While Poore defended the loan as no big deal, as Haywood has no other debt on its books, getting bailed of a cash-flow crunch by Carolinas clearly wasn’t ideal.
The loan was precipitated by a series of unexpected costs. Namely, MedWest-Haywood spent more than $10 million to replace a broken generator, upgrade its electronic medical records system and pay out judgments in two lawsuits dating to the previous administration.
Like Poore, Young characterized MedWest-Haywood as a victim of circumstances. Nonetheless, it revealed just how critical the financial status had become.
Build and they will come
While some costs indeed couldn’t be helped, Poore also oversaw an expansion campaign far more voluntary in nature.
A hospice center, a new surgery center and a new urgent care center are in various stages of construction, costing MedWest-Haywood a total of $2.35 million. The amount put up by the hospital is a fraction of the total cost — the lion’s share was paid for by the non-profit hospital foundation and a private group of physician investors.
MedWest also has new MRIs, a new diagnostic lab and new heart catheterization services.
“The hospital is very well positioned to serve patient needs and to grow and to prosper,” said Dr. Charles Thomas, an oncologist in Haywood County and former chief of staff of the hospital.
“Mike started us down a track. A lot is already in place,” Young said.
The attention Poore gave to MedWest-Haywood didn’t sit well with some doctors in Jackson County, who felt their hospital was being slighted in favor of making Haywood the flagship of the MedWest system, another bump in the road for Poore in recent months. Disatisfaction among the Jackson medical community led to Poore being replaced as CEO of MedWest-Harris and relegated to being over MedWest-Haywood only.
Perhaps the most expensive piece of Poore’s expansion campaign was buying out several Haywood doctors’ practices.
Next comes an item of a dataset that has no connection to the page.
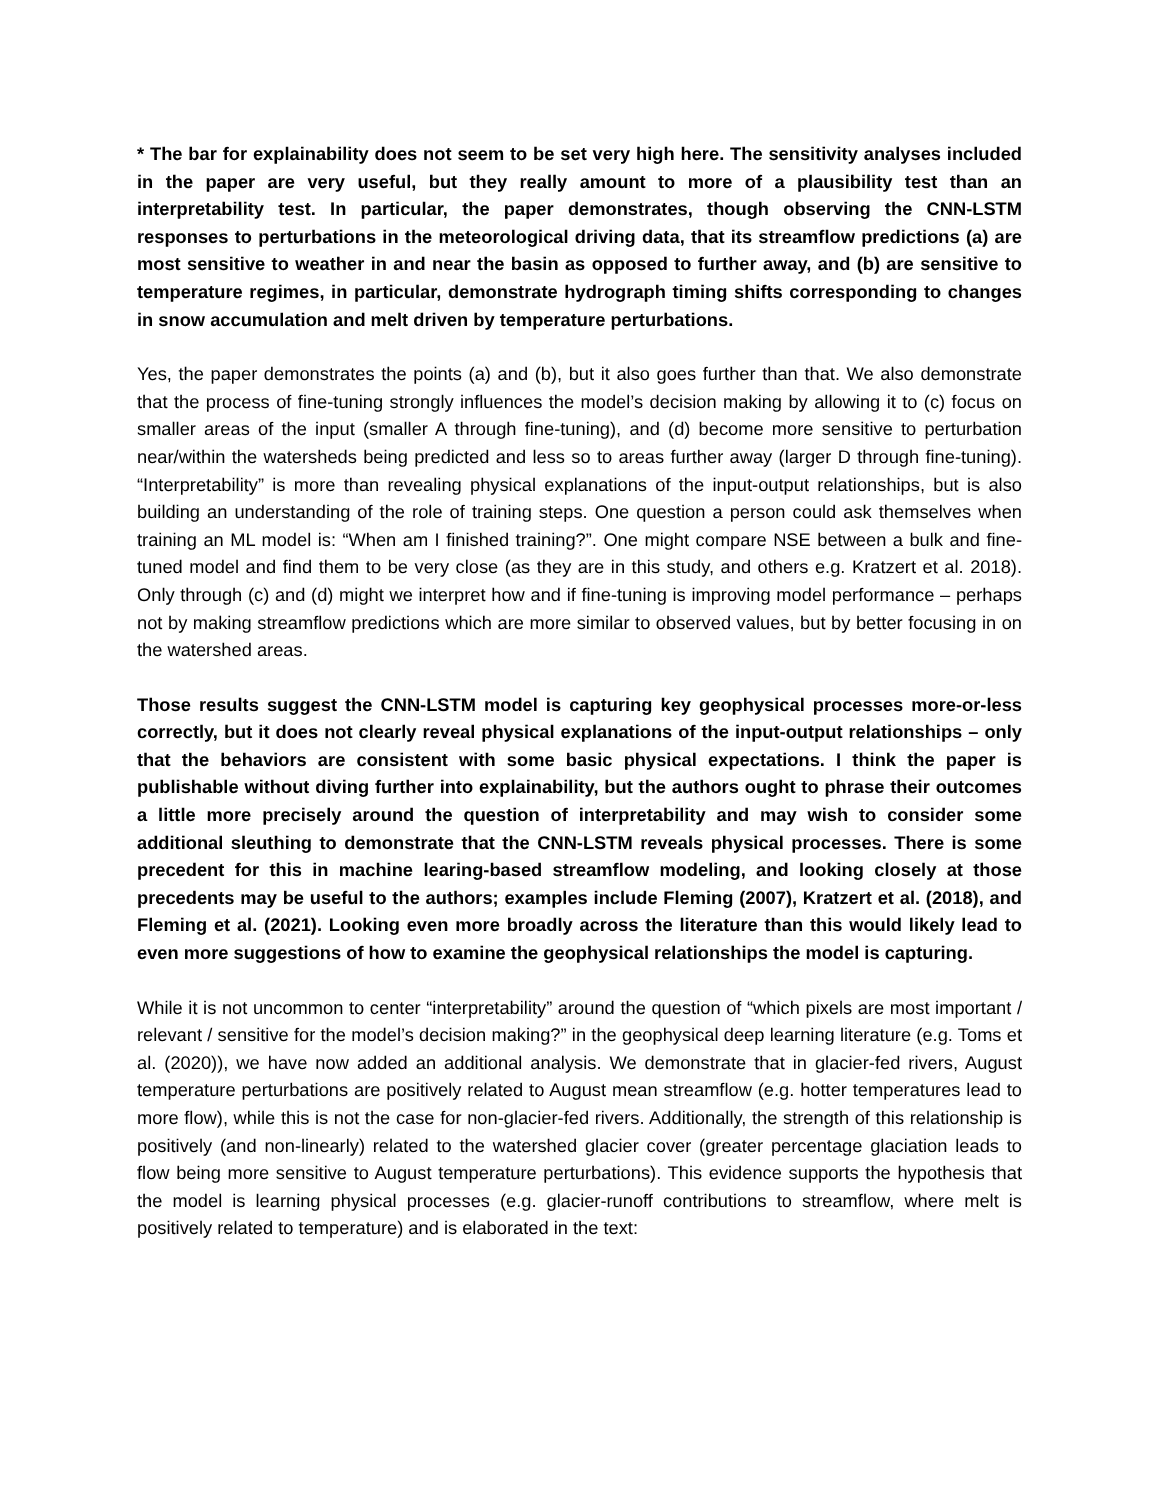* The bar for explainability does not seem to be set very high here. The sensitivity analyses included in the paper are very useful, but they really amount to more of a plausibility test than an interpretability test. In particular, the paper demonstrates, though observing the CNN-LSTM responses to perturbations in the meteorological driving data, that its streamflow predictions (a) are most sensitive to weather in and near the basin as opposed to further away, and (b) are sensitive to temperature regimes, in particular, demonstrate hydrograph timing shifts corresponding to changes in snow accumulation and melt driven by temperature perturbations.
Yes, the paper demonstrates the points (a) and (b), but it also goes further than that. We also demonstrate that the process of fine-tuning strongly influences the model’s decision making by allowing it to (c) focus on smaller areas of the input (smaller A through fine-tuning), and (d) become more sensitive to perturbation near/within the watersheds being predicted and less so to areas further away (larger D through fine-tuning). “Interpretability” is more than revealing physical explanations of the input-output relationships, but is also building an understanding of the role of training steps. One question a person could ask themselves when training an ML model is: “When am I finished training?”. One might compare NSE between a bulk and fine-tuned model and find them to be very close (as they are in this study, and others e.g. Kratzert et al. 2018). Only through (c) and (d) might we interpret how and if fine-tuning is improving model performance – perhaps not by making streamflow predictions which are more similar to observed values, but by better focusing in on the watershed areas.
Those results suggest the CNN-LSTM model is capturing key geophysical processes more-or-less correctly, but it does not clearly reveal physical explanations of the input-output relationships – only that the behaviors are consistent with some basic physical expectations. I think the paper is publishable without diving further into explainability, but the authors ought to phrase their outcomes a little more precisely around the question of interpretability and may wish to consider some additional sleuthing to demonstrate that the CNN-LSTM reveals physical processes. There is some precedent for this in machine learing-based streamflow modeling, and looking closely at those precedents may be useful to the authors; examples include Fleming (2007), Kratzert et al. (2018), and Fleming et al. (2021). Looking even more broadly across the literature than this would likely lead to even more suggestions of how to examine the geophysical relationships the model is capturing.
While it is not uncommon to center “interpretability” around the question of “which pixels are most important / relevant / sensitive for the model’s decision making?” in the geophysical deep learning literature (e.g. Toms et al. (2020)), we have now added an additional analysis. We demonstrate that in glacier-fed rivers, August temperature perturbations are positively related to August mean streamflow (e.g. hotter temperatures lead to more flow), while this is not the case for non-glacier-fed rivers. Additionally, the strength of this relationship is positively (and non-linearly) related to the watershed glacier cover (greater percentage glaciation leads to flow being more sensitive to August temperature perturbations). This evidence supports the hypothesis that the model is learning physical processes (e.g. glacier-runoff contributions to streamflow, where melt is positively related to temperature) and is elaborated in the text:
The exact cost of the private transactions are not known, but up-front costs aside, the newly bought doctor’s practices will continue to be a drain on the bottom line for another year or two before turning the corner. The hospital has to foot the bill for salaries, equipment, and overhead before the billing for patients begins to pay off.
While costly and perhaps outside the hospital’s realistic budget, it had to be done, according to Dr. Benny Sharpton, a long-time surgeon.
Mission Hospital in Asheville was courting the same physician practices, and Haywood had to make a competing offer. So Poore acted swiftly despite perhaps not having the money to do so.
“It was done in an extremely short period of time primarily due to outside threats from Mission hospital trying to siphon the loyalty of our doctors off,” Sharpton said. “He took that on in a difficult time. It needed to be done. It had to be done.”
While Poore has taken criticism from some for overspending or failing to enact austerity measures sooner, others disagree. When faced with embattled finances and dwindling market share, MedWest-Haywood had a choice. It could retrench and scale back. Or it could move forward with guns blazing.
Rather than resigning Haywood to being a rural second-fiddle hospital in Mission’s shadow, Poore chose to push Haywood onto a bigger stage.
“He has already laid the foundation,” said Cliff Stovall, a MedWest-Haywood board member. “The person that does all the spade work doesn’t always get to enjoy all the glory.”
The track set in motion by Poore will hopefully continue by the leadership team still in place, said Stovall.
“As much as I hate to see Mike ago, we are glad to have the people he put in place,” said Stovall, a retired army colonel who now works in tax preparation.
Poore assembled a nearly all-new management team for the hospital after he was hired, bringing on board more than a dozen vice presidents and department heads within his first two years.
Poore gives credit to the entire team for the advances that have been made.
“I am so proud of the accomplishments the team has made,” Poore said. “I feel like I am leaving this in good hands on a go-forward basis.”